Atco Ltd (ACO-X:CA) — TD Cowen raises target price to C$57 from C$55

Atco Ltd (ACO-X:CA) — TD Cowen raises target price to C$57 from C$55

Atco Ltd (ACO-X:CA) 

TD Cowen raised its 12-month price target on Atco Ltd after the company reported stronger-than-expected quarterly earnings that exceeded both consensus revenue and EBITDA estimates. The analyst attributed the performance to solid contributions from Canadian Utilities, particularly in regulated electricity and natural gas distribution, as well as a rebound in its energy infrastructure and structures businesses.
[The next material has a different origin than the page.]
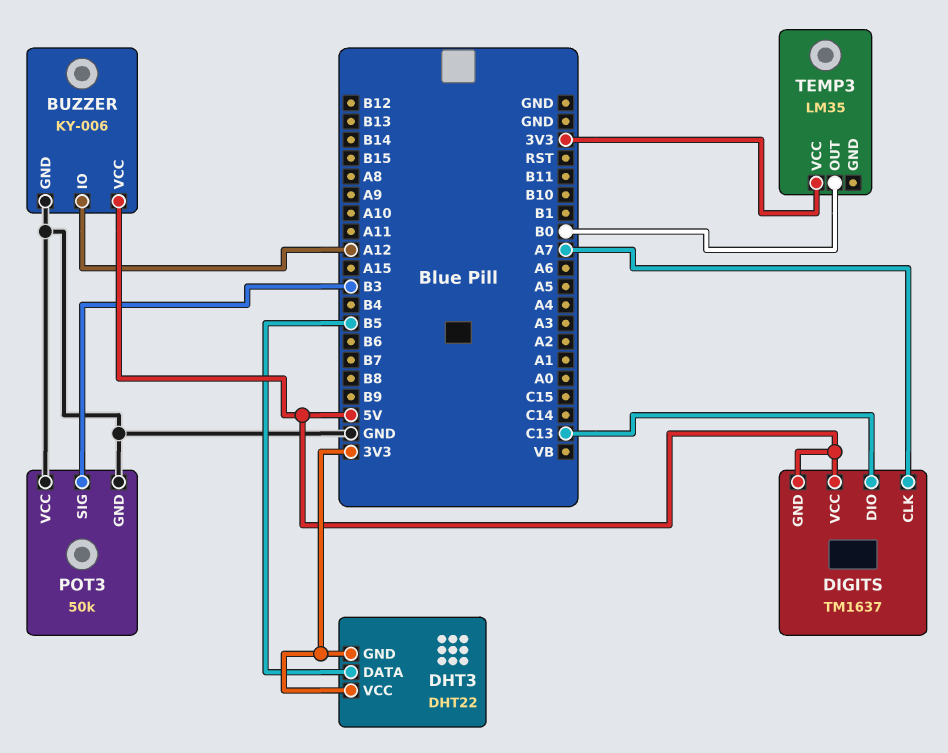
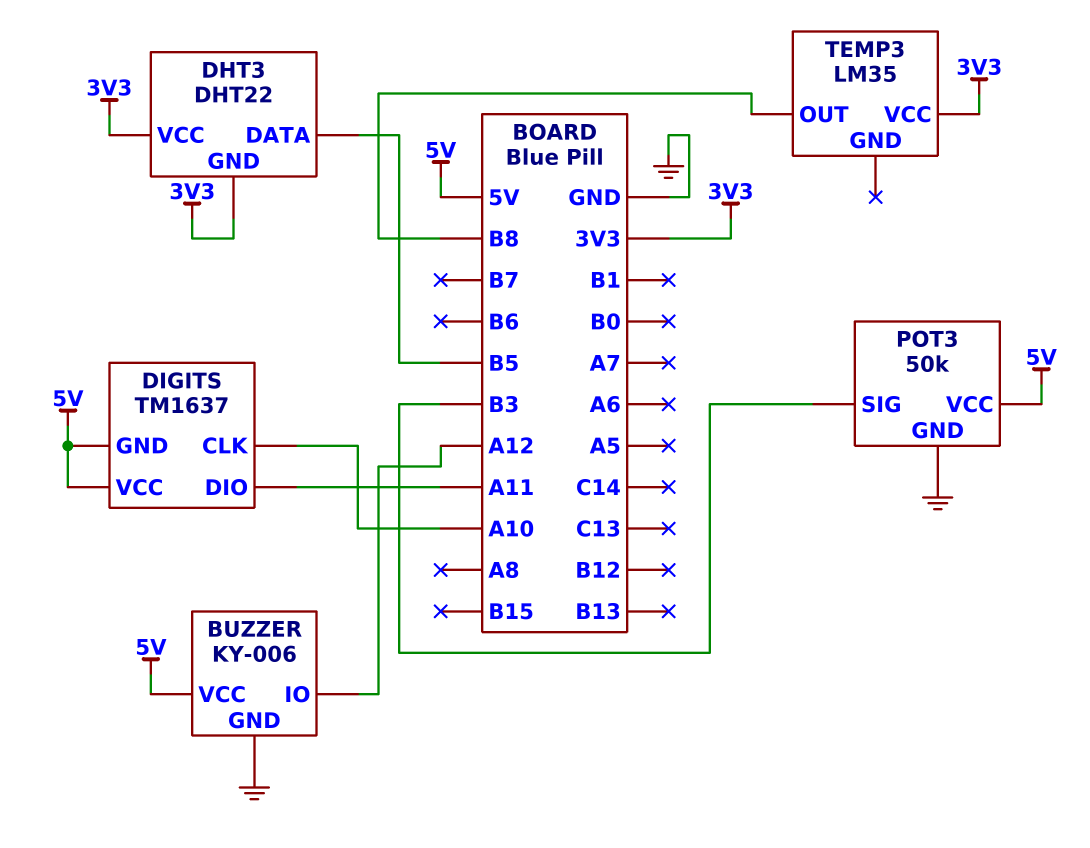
DIGITS pin CLK: A7 -> A10
DIGITS pin DIO: C13 -> A11
POT3 pin VCC: GND -> 5V
TEMP3 pin OUT: B0 -> B8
Analysts highlighted that greater funding clarity for upcoming capital projects within Canadian Utilities significantly reduces execution risk and supports a more predictable return profile. This improved visibility on multi-year infrastructure investments enhances earnings quality and reduces discount rate assumptions, leading to upward revisions in the valuation model.

TD Cowen also noted that Atco’s business diversification—spanning regulated utilities, logistics, and modular structures—provides a defensive earnings base during periods of economic uncertainty. With inflation-linked rate mechanisms embedded in many of its utility operations, Atco’s revenues are largely protected against cost escalation pressures. The company’s moderate leverage ratio and consistent free cash flow generation afford it flexibility to pursue incremental capital growth opportunities while maintaining a solid balance sheet.

From a macro perspective, TD expects lower interest rates in 2025 to act as a tailwind for regulated utilities by lowering financing costs and improving equity valuations. This environment enhances the relative attractiveness of stable, income-oriented names like Atco. The updated C$57 target price reflects a modest premium to the historical price-to-book multiple, justified by enhanced capital visibility and reduced funding uncertainty.

TD Cowen reaffirmed its constructive stance, viewing Atco as well-positioned to deliver mid-single-digit EPS growth over the next two years, supported by disciplined cost control, regulatory stability, and a pipeline of inflation-protected infrastructure investments.